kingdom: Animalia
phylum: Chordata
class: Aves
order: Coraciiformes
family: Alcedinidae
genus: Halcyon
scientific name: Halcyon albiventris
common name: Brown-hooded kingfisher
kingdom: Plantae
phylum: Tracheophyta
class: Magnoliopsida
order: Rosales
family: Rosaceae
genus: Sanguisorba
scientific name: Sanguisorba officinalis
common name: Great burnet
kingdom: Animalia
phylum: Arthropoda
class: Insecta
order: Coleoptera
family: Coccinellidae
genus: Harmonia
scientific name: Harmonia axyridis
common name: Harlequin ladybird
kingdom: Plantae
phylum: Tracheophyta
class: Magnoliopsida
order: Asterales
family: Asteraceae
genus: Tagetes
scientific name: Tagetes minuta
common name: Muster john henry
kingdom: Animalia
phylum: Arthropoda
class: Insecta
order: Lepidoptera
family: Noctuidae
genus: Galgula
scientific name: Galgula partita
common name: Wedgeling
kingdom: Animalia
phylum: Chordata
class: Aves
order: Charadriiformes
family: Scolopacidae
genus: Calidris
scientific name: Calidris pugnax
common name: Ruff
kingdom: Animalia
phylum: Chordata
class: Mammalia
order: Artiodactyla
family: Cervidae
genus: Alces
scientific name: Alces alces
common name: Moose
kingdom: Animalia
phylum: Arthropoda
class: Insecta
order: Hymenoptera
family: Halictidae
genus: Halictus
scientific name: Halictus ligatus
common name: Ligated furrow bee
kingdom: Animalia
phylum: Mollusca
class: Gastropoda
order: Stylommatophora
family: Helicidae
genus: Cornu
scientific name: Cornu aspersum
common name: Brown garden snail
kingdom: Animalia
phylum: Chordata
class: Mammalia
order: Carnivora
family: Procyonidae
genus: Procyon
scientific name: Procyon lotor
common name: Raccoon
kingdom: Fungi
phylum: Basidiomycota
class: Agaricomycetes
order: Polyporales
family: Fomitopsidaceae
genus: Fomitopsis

+-------+

▶ REQUIRED TASK: Copy every line of the records above verbatim, preserving their order and wording without alteration.

▶ SOLUTION TO THE EXERCISE:
kingdom: Animalia
phylum: Chordata
class: Aves
order: Coraciiformes
family: Alcedinidae
genus: Halcyon
scientific name: Halcyon albiventris
common name: Brown-hooded kingfisher
kingdom: Plantae
phylum: Tracheophyta
class: Magnoliopsida
order: Rosales
family: Rosaceae
genus: Sanguisorba
scientific name: Sanguisorba officinalis
common name: Great burnet
kingdom: Animalia
phylum: Arthropoda
class: Insecta
order: Coleoptera
family: Coccinellidae
genus: Harmonia
scientific name: Harmonia axyridis
common name: Harlequin ladybird
kingdom: Plantae
phylum: Tracheophyta
class: Magnoliopsida
order: Asterales
family: Asteraceae
genus: Tagetes
scientific name: Tagetes minuta
common name: Muster john henry
kingdom: Animalia
phylum: Arthropoda
class: Insecta
order: Lepidoptera
family: Noctuidae
genus: Galgula
scientific name: Galgula partita
common name: Wedgeling
kingdom: Animalia
phylum: Chordata
class: Aves
order: Charadriiformes
family: Scolopacidae
genus: Calidris
scientific name: Calidris pugnax
common name: Ruff
kingdom: Animalia
phylum: Chordata
class: Mammalia
order: Artiodactyla
family: Cervidae
genus: Alces
scientific name: Alces alces
common name: Moose
kingdom: Animalia
phylum: Arthropoda
class: Insecta
order: Hymenoptera
family: Halictidae
genus: Halictus
scientific name: Halictus ligatus
common name: Ligated furrow bee
kingdom: Animalia
phylum: Mollusca
class: Gastropoda
order: Stylommatophora
family: Helicidae
genus: Cornu
scientific name: Cornu aspersum
common name: Brown garden snail
kingdom: Animalia
phylum: Chordata
class: Mammalia
order: Carnivora
family: Procyonidae
genus: Procyon
scientific name: Procyon lotor
common name: Raccoon
kingdom: Fungi
phylum: Basidiomycota
class: Agaricomycetes
order: Polyporales
family: Fomitopsidaceae
genus: Fomitopsis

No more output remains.